# Work request:
Duplicate the passage of the infertility blog below from "I have no idea" to "see what happens." word for word.

# Source document:

This blog is meant to be like a journal of our infertility journey, and about growing our family. My views may not be the same as everyone's, and my feelings are expressed in this blog without filters. The feelings and things that come along with infertility aren't fun, they're not pretty and sometimes they're downright ugly. That said, it is not my intention to offend anyone.
I have to go get Jack from school, but real quick. After Dr. A booked me for 11/11/10 for surgery I called my insurance company only to find out that we'd owe 20% of our bill for her and for the hospital where the surgery would take place. No way! But it would be covered 100% if the surgery was at the hospital where I work or one affiliated with us. SOOOO, I called Dr. M who referred me to a doc where I work. I have an appointment with him on 11/1/10, and then I called today with my pity story, told them I was a NICU nurse at our hospital, etc., and the very nice surgery scheduler checked throughout the day for a cancellation this coming Monday. When there were none, she called the doc on his cell phone, gave him my story, and he told her to put me on at another affiliated hospital where he performs surgery for 11/16/10!!! Ok people, I have a surgery date, and it's only about 26 days away now!!!! :) :) :)
I have no idea if Dr. A got my fax that said I wanted this hydro taken care of ASAP or if she got the report from Dr. M, but she just called me and she is going to take that tube out of my body here shortly. She said I will have to be out of work for at least a week to 10 days (I thought only a day or two!) which completely sucks. She is going to have her secretary call me tomorrow at the latest to set up my pre-op stuff, and get this ball rolling. I guess I will either have to use some of my vacation time for this recovery period unless I can finagle my shifts to be grouped together right before my surgery and right after in the hopes that I don't have to use too much of my time. It could be tricky, but we shall see what happens.
This is a flower called Impatiens, which is much prettier than my Type A personality and the trait that I exhibit called impatience. I called Dr. A's office yesterday to try and get a consult or whatever scheduled for this hydrosalpinx to be removed and they requested that I have Dr. M's office send over the HSG report. I called Dr. M's office and the nurse told me that when the radiology office sends it up to them they will send it over. I told her that the results were in our hospital-wide computer system and she said she has to wait for radiology to send it. Yeah, I'm not patient enough for "whenever" that may be. So I came into work tonight, promptly printed it out and faxed it over myself with the explanation of why I was faxing it (to get this hydro removed ASAP so we can proceed with our cycle), and Dr. M's number in case they need to contact him. I figure, it's my health info, it's not like the results haven't been discussed with me, and damn it, someone needs to be on the ball. So what if that someone just happens to be me?! Mrs. Impatient! :)

# Supplied material:
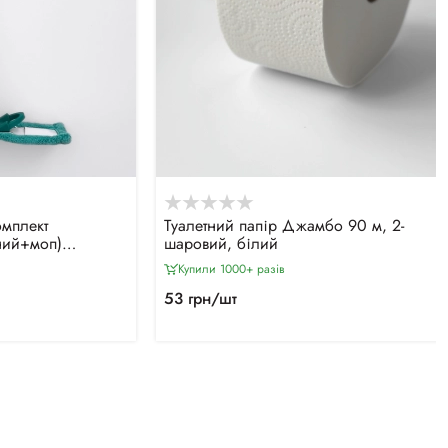
мплект
Туалетний папір Джамбо 90 м, 2-
ний+моп)
шаровий, білий
Купили 1000+ разiв
53 грн/шт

# Answer:
I have no idea if Dr. A got my fax that said I wanted this hydro taken care of ASAP or if she got the report from Dr. M, but she just called me and she is going to take that tube out of my body here shortly. She said I will have to be out of work for at least a week to 10 days (I thought only a day or two!) which completely sucks. She is going to have her secretary call me tomorrow at the latest to set up my pre-op stuff, and get this ball rolling. I guess I will either have to use some of my vacation time for this recovery period unless I can finagle my shifts to be grouped together right before my surgery and right after in the hopes that I don't have to use too much of my time. It could be tricky, but we shall see what happens.